_TASK BRIEF_.
The string "down" appears in some lines of the data. Report how many, with no other words.

::: DATA TO PROCESS

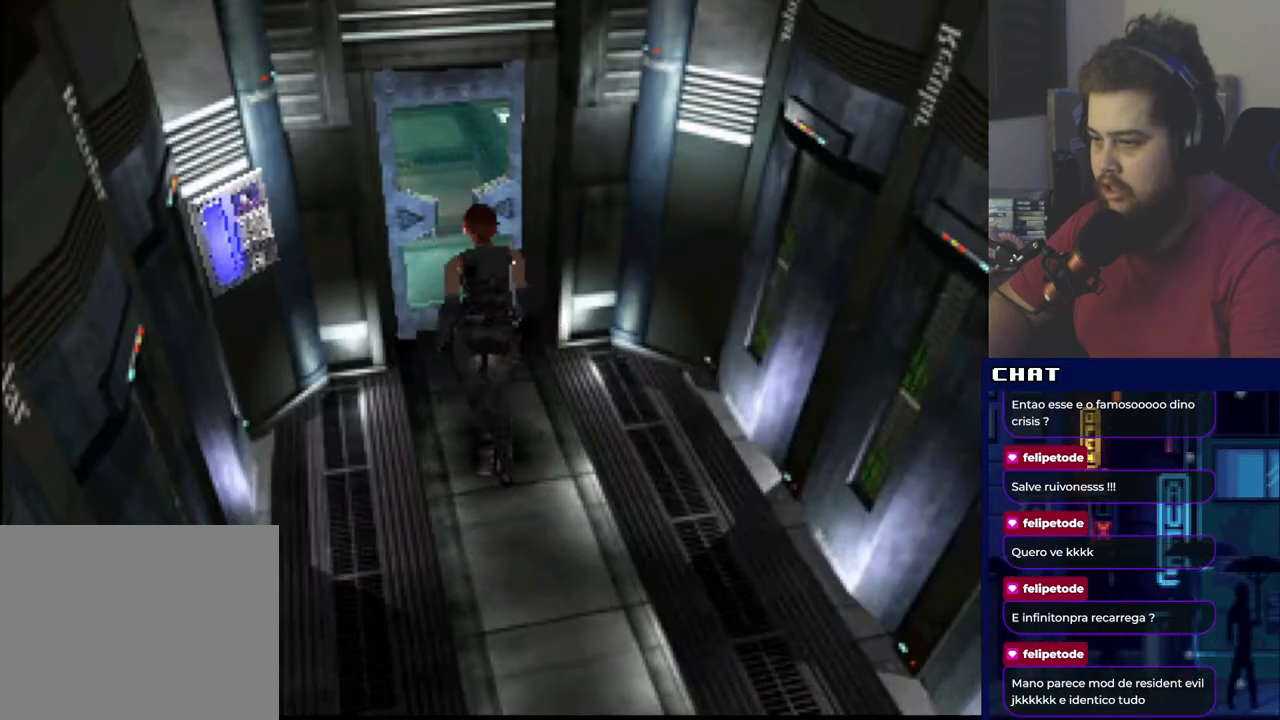
{"buttons": ["A"], "events": [[100, "DPAD_UP", "up"], [417, "A", "down"]]}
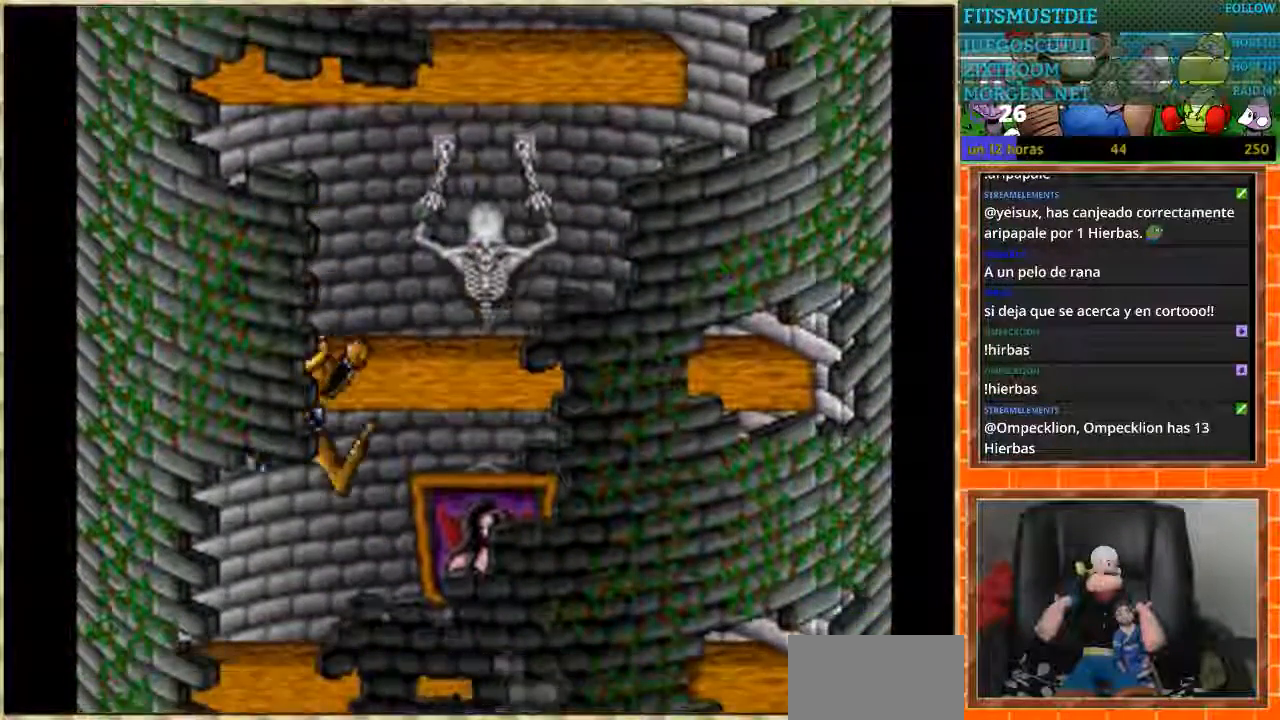
Gameplay with a controller (Nintendo layout); each line is a JSON object with the inputs held at the frame after it. "events" lists button and stick changes between this image and that frame as [ms after this image, input, new state], when the widget could be followed in between. Not read: L1 L3 R3 Y.
{"buttons": ["DPAD_RIGHT"], "events": []}
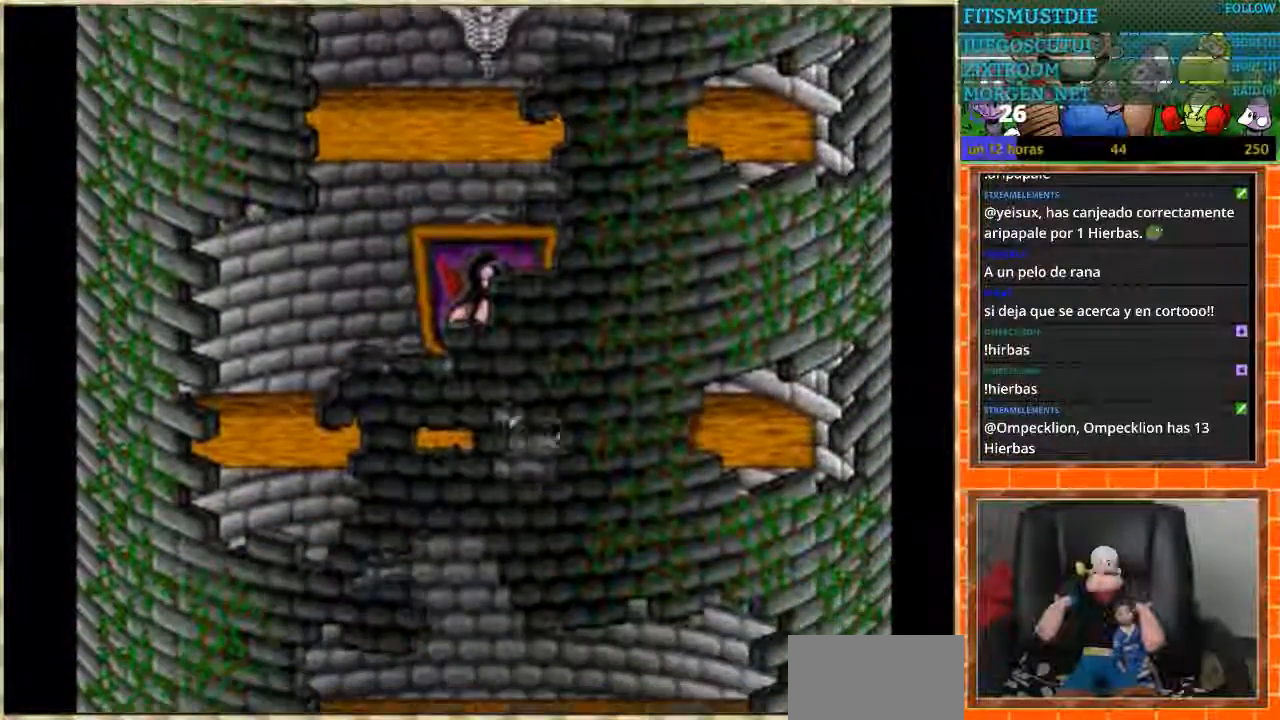
{"buttons": ["DPAD_LEFT"], "events": [[200, "DPAD_LEFT", "down"], [200, "DPAD_RIGHT", "up"]]}
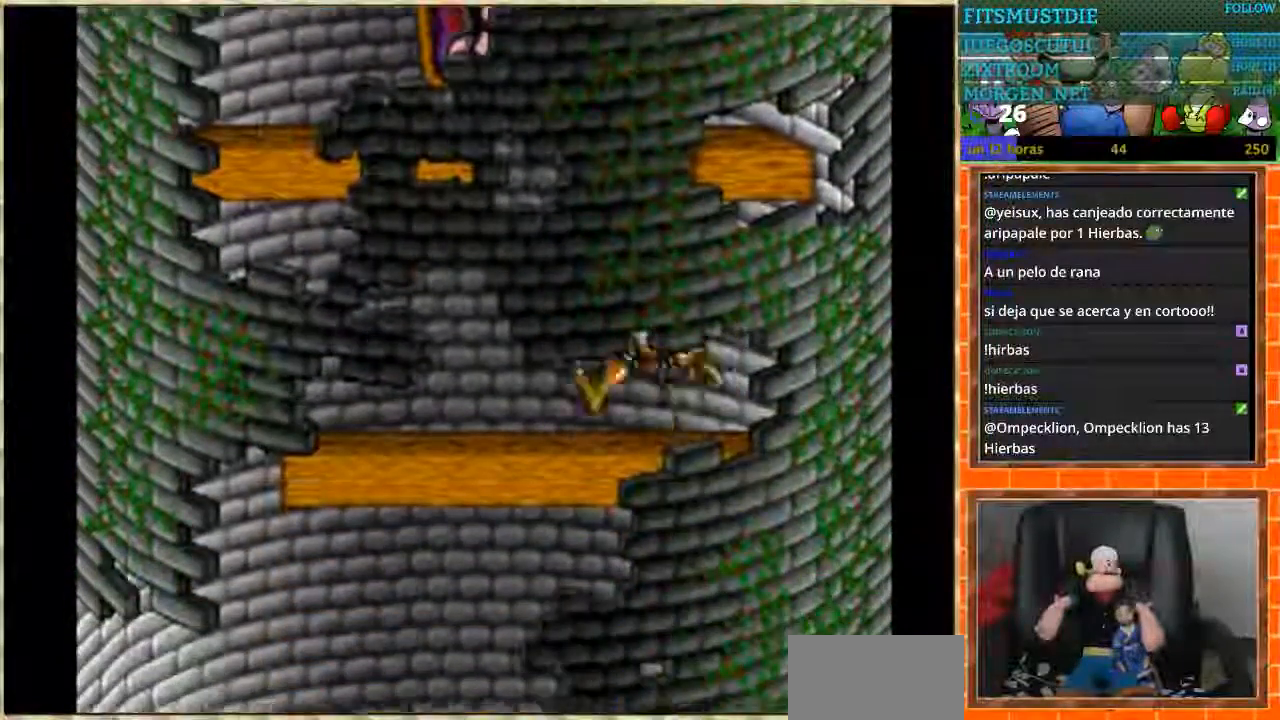
{"buttons": ["DPAD_LEFT"], "events": []}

::::::

_FINISHED TASK_.
2